Die Pflege des geistlichen Lebens und der Kampf gegen die Ausbreitung der materialistischen Weltsicht liefen parallel. Bachofner in einer Rede 1894 im Rückblick:

«Wenn … die Naturgesetze richtig erkannt und angewendet werden (wie es der philosophische Materialismus tut), so ist das menschliche Leben nichts anderes als ein Erzeugnis der Naturkräfte; es entsteht und vergeht wie die Blume des Feldes. Es hat nur den Zweck, sich zu entwickeln und zu schmücken, sich zu erhalten und den Sonnenschein der Welt eine Zeitlang zu genießen.

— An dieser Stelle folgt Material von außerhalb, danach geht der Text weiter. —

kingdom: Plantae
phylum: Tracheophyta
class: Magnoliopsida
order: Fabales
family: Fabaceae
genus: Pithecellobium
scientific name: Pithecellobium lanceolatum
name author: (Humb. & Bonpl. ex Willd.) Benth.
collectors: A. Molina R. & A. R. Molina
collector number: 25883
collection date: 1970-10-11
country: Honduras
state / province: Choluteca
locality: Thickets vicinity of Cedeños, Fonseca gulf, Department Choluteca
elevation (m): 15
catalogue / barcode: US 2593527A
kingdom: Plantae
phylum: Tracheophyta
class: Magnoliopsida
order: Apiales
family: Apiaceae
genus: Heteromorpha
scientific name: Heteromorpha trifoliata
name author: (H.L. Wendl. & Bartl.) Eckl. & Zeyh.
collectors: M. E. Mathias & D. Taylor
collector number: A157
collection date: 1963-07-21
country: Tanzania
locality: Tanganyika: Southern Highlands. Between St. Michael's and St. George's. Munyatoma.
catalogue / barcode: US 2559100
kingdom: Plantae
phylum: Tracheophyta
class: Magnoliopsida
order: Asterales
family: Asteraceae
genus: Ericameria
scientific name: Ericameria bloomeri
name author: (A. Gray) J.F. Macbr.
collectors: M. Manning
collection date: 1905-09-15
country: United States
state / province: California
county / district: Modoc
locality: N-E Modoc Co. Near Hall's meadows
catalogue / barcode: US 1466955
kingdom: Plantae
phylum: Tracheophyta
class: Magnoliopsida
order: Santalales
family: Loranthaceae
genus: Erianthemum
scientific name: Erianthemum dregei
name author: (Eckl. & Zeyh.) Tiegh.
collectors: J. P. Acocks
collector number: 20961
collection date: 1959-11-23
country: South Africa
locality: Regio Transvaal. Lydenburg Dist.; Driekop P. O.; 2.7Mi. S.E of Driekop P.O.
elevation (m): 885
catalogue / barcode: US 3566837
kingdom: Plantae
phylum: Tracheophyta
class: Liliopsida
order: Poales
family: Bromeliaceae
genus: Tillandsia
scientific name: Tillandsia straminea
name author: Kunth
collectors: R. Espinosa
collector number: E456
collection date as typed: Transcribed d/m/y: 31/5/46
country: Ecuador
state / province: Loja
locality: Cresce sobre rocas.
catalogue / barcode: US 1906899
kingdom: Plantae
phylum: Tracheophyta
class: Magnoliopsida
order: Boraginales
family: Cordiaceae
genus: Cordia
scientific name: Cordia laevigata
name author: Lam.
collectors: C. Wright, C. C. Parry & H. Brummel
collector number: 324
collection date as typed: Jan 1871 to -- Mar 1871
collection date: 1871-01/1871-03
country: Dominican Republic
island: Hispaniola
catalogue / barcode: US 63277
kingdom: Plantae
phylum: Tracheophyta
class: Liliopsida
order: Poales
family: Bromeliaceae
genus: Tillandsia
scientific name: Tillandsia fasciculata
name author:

Den höchsten Grad der Vollkommenheit aber erreicht es in einem Überschuß von Genüssen und Freuden. Was man früher vom Glauben erwartete, wird jetzt die Naturwissenschaft bringen. Die Verkehrsmittel werden zur höchsten Vollkommenheit gebracht. Der Handel schafft alle Güter der Erde zur Stelle. Die Gewerbe erzeugen immer Schöneres, Bequemeres und Gesünderes; für Nahrung, Kleidung und Wohnung wird ausgiebig gesorgt. Die Maler, Bildhauer und Baumeister sorgen für Schmuck; Musik und Theater bieten geistige Genüsse, und Krankheit und Sterblichkeit werden aufs geringste Maß beschränkt. Das allgemeine Mittel aber, das zu erlangen, ist die Industrie. Der Staat endlich sorgt dafür, daß der Reichtum und die Genüsse der Welt allen Volksklassen gleichmäßig zukommen.»

… Sehr wichtig ist die gemeinsame Schulung der gesamten Jugend. Privatschulen sind nicht mehr zeitgemäß; die Kinder aller Stände und Volksklassen müssen nicht nur bis zum 12., sondern bis zum 16. Jahre die gleiche Schule besuchen. Das ist die Einheitsschule der Zukunft, welche endlich auch den Klassenhaß und den konfessionellen Hader aus der Welt schaffen wird.»